Edifier du Jour-Obadiah 1:15-18(NASB)
15 "For the day of the LORD draws near on all the nations. As you have done, it will be done to you. Your dealings will return on your own head. 16 "Because just as you drank on My holy mountain, All the nations will drink continually. They will drink and swallow And become as if they had never existed. 17 "But on Mount Zion there will be those who escape, And it will be holy. And the house of Jacob will possess their possessions. 18 "Then the house of Jacob will be a fire And the house of Joseph a flame; But the house of Esau will be as stubble. And they will set them on fire and consume them, So that there will be no survivor of the house of Esau," For the LORD has spoken
I decided to start my own Bible-reading system to get me to go over, listing the books I haven't spend much time on in the past, then doing a random-number generation thing to pick a book; Obadiah hopped up first on the list. The book, like a lot of the minor prophets, falls into the "Paybacks are a [she-dog]" or "You'll get yours someday" categories. I'm not totally comfortable with some of the glee that the writer gets out of the future demise of his enemies, but it is one way of coping with current injustice. If we know that the bad guys will get punished eventually, in the life to come if not in this one, it takes some of the sting out of the injustices we face. I remember talking to one family from church about how they kept their son out of kindergarten to give the kid's tender heart an extra year to grow; he had an innate sense of fairness which was about to be rudely challenged by the real world. He was the one to play the peacemaker, the one to take on the bully even if it meant that both of them would be suspended for fighting; as a young man today, he still doesn't suffer fools gladly. Unless you're Dubya running herd over the US military, you can't fight some of the bigger bullies of the world yourself. For those jobs that are above your pay grade, you rely on God to handle the bullies. They will get theirs. However, a better way to handle the thugs of the world is not to ask for their destruction but their conversion, that God would do a work in them to make them stop being a thug. It's hard as all get out to pray for your enemies and the mark of a mature believer. That's not to say that you want the thug to succeed in his thuggery, but that you are looking after his long-term best interest.

Sunday, June 15, 2003

Edifier du Jour-1 Peter 3:7-9(NASB)
7 You husbands in the same way, live with your wives in an understanding way, as with someone weaker, since she is a woman; and show her honor as a fellow heir of the grace of life, so that your prayers will not be hindered. 8 To sum up, all of you be harmonious, sympathetic, brotherly, kindhearted, and humble in spirit; 9 not returning evil for evil or insult for insult, but giving a blessing instead; for you were called for the very purpose that you might inherit a blessing.

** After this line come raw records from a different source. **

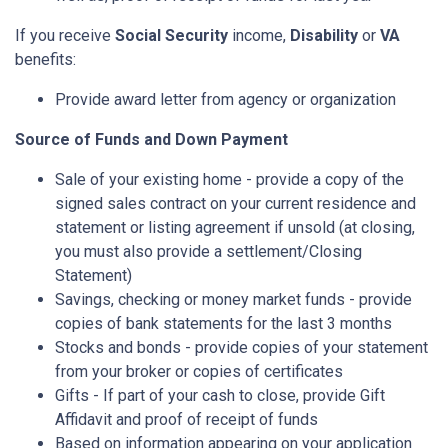
If you receive
Social Security
income,
Disability
or
VA
benefits:
Provide award letter from agency or organization
Source of Funds and Down Payment
Sale of your existing home - provide a copy of the
signed sales contract on your current residence and
statement or listing agreement if unsold (at closing,
you must also provide a settlement/Closing
Statement)
Savings, checking or money market funds - provide
copies of bank statements for the last 3 months
Stocks and bonds - provide copies of your statement
from your broker or copies of certificates
Gifts - If part of your cash to close, provide Gift
Affidavit and proof of receipt of funds
Based on information appearing on your application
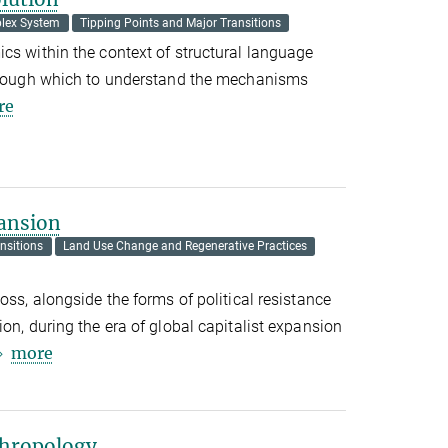
lex System
Tipping Points and Major Transitions
cs within the context of structural language
through which to understand the mechanisms
re
ansion
nsitions
Land Use Change and Regenerative Practices
oss, alongside the forms of political resistance
on, during the era of global capitalist expansion
more
thropology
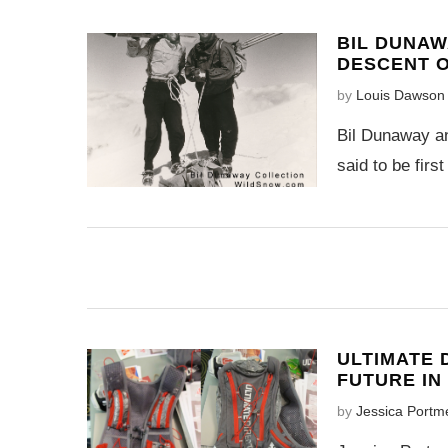
BIL DUNAW
DESCENT O
by
Louis Dawson
Bil Dunaway an
said to be firs
ULTIMATE 
FUTURE IN
by
Jessica Portm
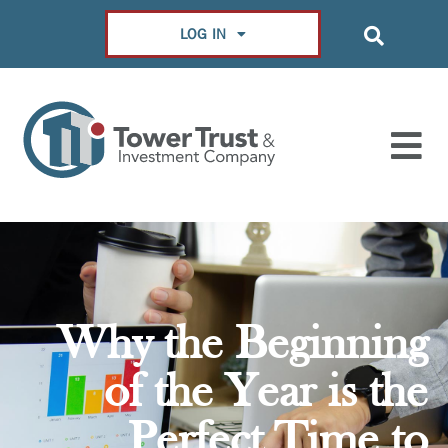
LOG IN
Why the Beginning
of the Year is the
Perfect Time to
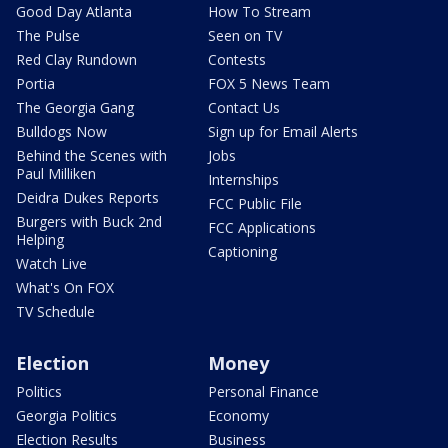
Good Day Atlanta
How To Stream
The Pulse
Seen on TV
Red Clay Rundown
Contests
Portia
FOX 5 News Team
The Georgia Gang
Contact Us
Bulldogs Now
Sign up for Email Alerts
Behind the Scenes with
Jobs
Paul Milliken
Internships
Deidra Dukes Reports
FCC Public File
Burgers with Buck 2nd
FCC Applications
Helping
Captioning
Watch Live
What's On FOX
TV Schedule
Election
Money
Politics
Personal Finance
Georgia Politics
Economy
Election Results
Business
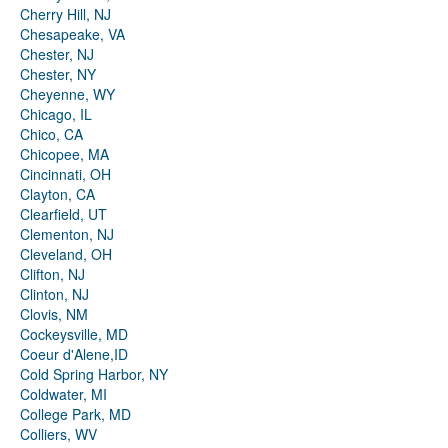
Cherry Hill, NJ
Chesapeake, VA
Chester, NJ
Chester, NY
Cheyenne, WY
Chicago, IL
Chico, CA
Chicopee, MA
Cincinnati, OH
Clayton, CA
Clearfield, UT
Clementon, NJ
Cleveland, OH
Clifton, NJ
Clinton, NJ
Clovis, NM
Cockeysville, MD
Coeur d'Alene,ID
Cold Spring Harbor, NY
Coldwater, MI
College Park, MD
Colliers, WV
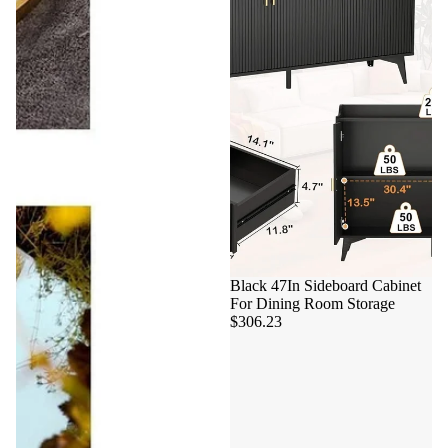
Black 47In Sideboard Cabinet
For Dining Room Storage
$306.23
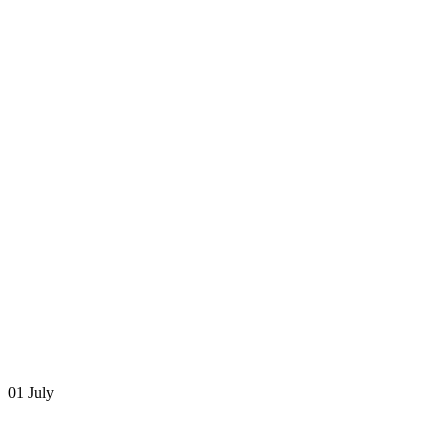
01 July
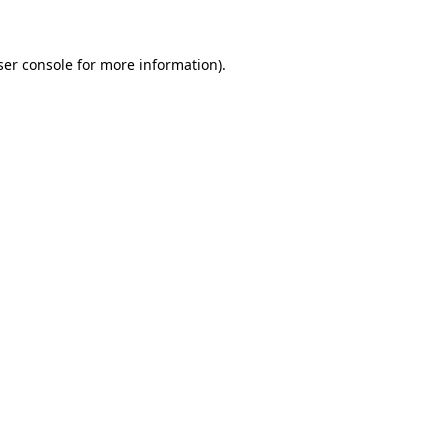
ser console for more information)
.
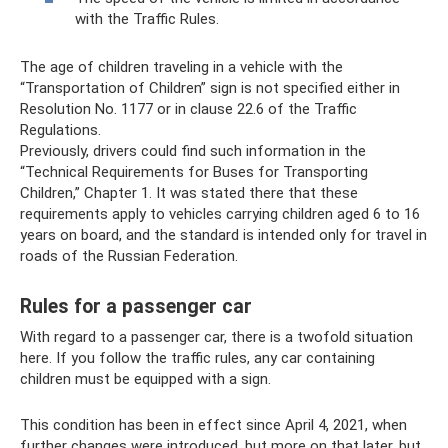
with the Traffic Rules.
The age of children traveling in a vehicle with the
“Transportation of Children” sign is not specified either in
Resolution No. 1177 or in clause 22.6 of the Traffic
Regulations.
Previously, drivers could find such information in the
“Technical Requirements for Buses for Transporting
Children,” Chapter 1. It was stated there that these
requirements apply to vehicles carrying children aged 6 to 16
years on board, and the standard is intended only for travel in
roads of the Russian Federation.
Rules for a passenger car
With regard to a passenger car, there is a twofold situation
here. If you follow the traffic rules, any car containing
children must be equipped with a sign.
This condition has been in effect since April 4, 2021, when
further changes were introduced, but more on that later, but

This was the verse Pastor Phil bounced off of in his Father's Day sermon; looking at fatherhood as both being a good father but a good husband as well. The underlying theme was the need to fight for your kids, for the Devil wants them and we need to be warriors to fight that off. Not brutes that try to run the household by their own will, or wimps that duck the tough fights that need to be fought, but warriors willing to fight to expand God's kingdom within their household. That warrior isn't some spiritual Rambo, but a gentle warrior, being a blessing to his family. Verse nine strikes home, for it's hard to turn the other cheek when slighted or insulted by your wife and kids. Being a good father and husband requires being a servent-leader, looking after his family's needs before his own. Easier said than done.